Puis aussitôt la tonalité qui, elle, provenait nettement du fond d’un tonneau vide abandonné sur la planète Mars. Franck m’avait tout dit. J’ai raccroché à mon tour. Pour ne pas trembler, j’ai serré les mâchoires mais ça n’a pas été très utile. J’ai tremblé de bas en haut comme un arbre qu’on déracine à l’explosif. J’ai quand même joué mon pli et je l’ai perdu. C’était bel et bien le bout de la route. Franck avait fait le coup. Autrement, il n’aurait pas appelé, ou bien il se serait adressé à moi autrement. Je suis retourné dans mon fauteuil, j’ai écouté le crachotement de la radio sur la fréquence de la police judiciaire. Calme plat. Ça ne me rassurait pas.

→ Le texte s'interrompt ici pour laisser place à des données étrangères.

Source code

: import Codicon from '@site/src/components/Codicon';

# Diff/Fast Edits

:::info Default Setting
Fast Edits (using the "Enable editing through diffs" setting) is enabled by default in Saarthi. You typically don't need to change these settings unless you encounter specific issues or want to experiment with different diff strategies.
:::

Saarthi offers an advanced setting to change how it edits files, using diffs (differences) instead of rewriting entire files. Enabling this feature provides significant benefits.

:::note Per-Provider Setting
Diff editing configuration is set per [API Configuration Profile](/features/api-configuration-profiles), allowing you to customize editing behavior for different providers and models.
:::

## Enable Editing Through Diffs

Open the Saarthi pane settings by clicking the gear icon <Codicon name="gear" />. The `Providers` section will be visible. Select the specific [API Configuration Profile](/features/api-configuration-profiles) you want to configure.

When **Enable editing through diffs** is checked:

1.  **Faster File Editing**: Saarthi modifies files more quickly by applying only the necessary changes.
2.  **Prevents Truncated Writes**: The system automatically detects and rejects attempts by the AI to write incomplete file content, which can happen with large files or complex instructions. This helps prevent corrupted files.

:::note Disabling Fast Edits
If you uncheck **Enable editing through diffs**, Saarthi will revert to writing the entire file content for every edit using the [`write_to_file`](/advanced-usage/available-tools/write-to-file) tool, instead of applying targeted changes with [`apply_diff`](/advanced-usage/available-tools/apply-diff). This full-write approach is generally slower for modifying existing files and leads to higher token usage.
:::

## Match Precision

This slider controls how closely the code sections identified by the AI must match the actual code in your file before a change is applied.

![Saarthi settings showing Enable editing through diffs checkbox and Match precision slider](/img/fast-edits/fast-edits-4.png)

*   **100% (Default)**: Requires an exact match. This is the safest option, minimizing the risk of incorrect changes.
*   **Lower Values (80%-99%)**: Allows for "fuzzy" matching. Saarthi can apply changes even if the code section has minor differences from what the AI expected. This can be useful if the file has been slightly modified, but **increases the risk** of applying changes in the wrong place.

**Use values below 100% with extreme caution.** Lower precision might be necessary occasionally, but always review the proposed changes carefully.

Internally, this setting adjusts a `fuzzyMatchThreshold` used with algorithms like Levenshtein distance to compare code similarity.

Rien n’aurait pu me rassurer. J’ai entendu les branches crisser contre la vitre dans mon dos, le vent peser en sifflant entre les joints de la fenêtre là où ils étaient foutus. Ils étaient foutus presque partout. Pour tromper le temps, je suis monté prendre un café. Franck m’avait donné une heure. J’ai pris un café court, sans sucre. Il n’était ni bon ni mauvais, seulement court et brûlant, sans sucre. Peu après, Léon est rentrée de son expédition. Elle s’est bornée à me rendre compte d’un ton plat et formel qui ne pouvait l’engager à rien. Léon était très capable de ce genre d’insolence à l’égard d’un supérieur, quel qu’il fût. Malgré cela, il m’a semblé qu’il y avait de la crainte dans ses yeux d’étain, bien que ce fût difficile à imaginer, de la crainte ou peut-être une sorte de souffrance passablement hideuse. Elle m’a pris le gobelet des doigts sans me toucher et a bu deux gorgées en faisant la grimace. Drôles de destins croisés. Elle m’a rendu le café sans un mot, elle a tourné les talons. Son comportement avait quelque chose de vain et d’un peu forcé. Je l’ai regardée passer les portes battantes. Rudement bien faite, Léon. Sans douceur, du moins je le croyais. Sa douceur, elle la réservait tout entière pour Franck, et on aurait pu en remplir des cargos, mais je ne le savais pas et Franck n’avait plus besoin de douceur depuis bien longtemps. Ce que Léon avait commis pour lui, je n’en avais pas fait le centième. Ce qu’elle réservait encore, je n’en avais pas idée.